[Items in a dataset]
• • • • •
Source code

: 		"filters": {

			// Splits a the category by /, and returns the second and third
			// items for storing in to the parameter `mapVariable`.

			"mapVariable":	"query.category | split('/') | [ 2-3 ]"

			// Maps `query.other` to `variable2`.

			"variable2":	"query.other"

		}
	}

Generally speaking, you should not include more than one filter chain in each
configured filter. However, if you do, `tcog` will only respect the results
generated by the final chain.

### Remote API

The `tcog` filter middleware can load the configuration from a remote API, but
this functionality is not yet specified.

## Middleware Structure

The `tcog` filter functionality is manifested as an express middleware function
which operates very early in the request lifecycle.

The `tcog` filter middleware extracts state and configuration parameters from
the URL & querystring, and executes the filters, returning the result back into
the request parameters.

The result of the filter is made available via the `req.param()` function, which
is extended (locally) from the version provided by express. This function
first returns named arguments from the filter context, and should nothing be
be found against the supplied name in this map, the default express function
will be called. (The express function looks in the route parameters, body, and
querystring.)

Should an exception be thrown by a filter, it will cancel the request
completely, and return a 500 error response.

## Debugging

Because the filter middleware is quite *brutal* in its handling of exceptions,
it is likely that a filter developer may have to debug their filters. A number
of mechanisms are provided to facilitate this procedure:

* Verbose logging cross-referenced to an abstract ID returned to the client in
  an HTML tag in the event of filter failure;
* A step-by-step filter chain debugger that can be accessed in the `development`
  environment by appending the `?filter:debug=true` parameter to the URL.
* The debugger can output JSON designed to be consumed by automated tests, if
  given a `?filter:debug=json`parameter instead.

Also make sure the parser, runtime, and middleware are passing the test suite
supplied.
• • • • •
What you need to do –
Please lay out every line of the items above as a numbered list, leaving out the blank lines.

Exercise result –
1. Source code
2. : 		"filters": {
3. 			// Splits a the category by /, and returns the second and third
4. 			// items for storing in to the parameter `mapVariable`.
5. 			"mapVariable":	"query.category | split('/') | [ 2-3 ]"
6. 			// Maps `query.other` to `variable2`.
7. 			"variable2":	"query.other"
8. 		}
9. 	}
10. Generally speaking, you should not include more than one filter chain in each
11. configured filter. However, if you do, `tcog` will only respect the results
12. generated by the final chain.
13. ### Remote API
14. The `tcog` filter middleware can load the configuration from a remote API, but
15. this functionality is not yet specified.
16. ## Middleware Structure
17. The `tcog` filter functionality is manifested as an express middleware function
18. which operates very early in the request lifecycle.
19. The `tcog` filter middleware extracts state and configuration parameters from
20. the URL & querystring, and executes the filters, returning the result back into
21. the request parameters.
22. The result of the filter is made available via the `req.param()` function, which
23. is extended (locally) from the version provided by express. This function
24. first returns named arguments from the filter context, and should nothing be
25. be found against the supplied name in this map, the default express function
26. will be called. (The express function looks in the route parameters, body, and
27. querystring.)
28. Should an exception be thrown by a filter, it will cancel the request
29. completely, and return a 500 error response.
30. ## Debugging
31. Because the filter middleware is quite *brutal* in its handling of exceptions,
32. it is likely that a filter developer may have to debug their filters. A number
33. of mechanisms are provided to facilitate this procedure:
34. * Verbose logging cross-referenced to an abstract ID returned to the client in
35.   an HTML tag in the event of filter failure;
36. * A step-by-step filter chain debugger that can be accessed in the `development`
37.   environment by appending the `?filter:debug=true` parameter to the URL.
38. * The debugger can output JSON designed to be consumed by automated tests, if
39.   given a `?filter:debug=json`parameter instead.
40. Also make sure the parser, runtime, and middleware are passing the test suite
41. supplied.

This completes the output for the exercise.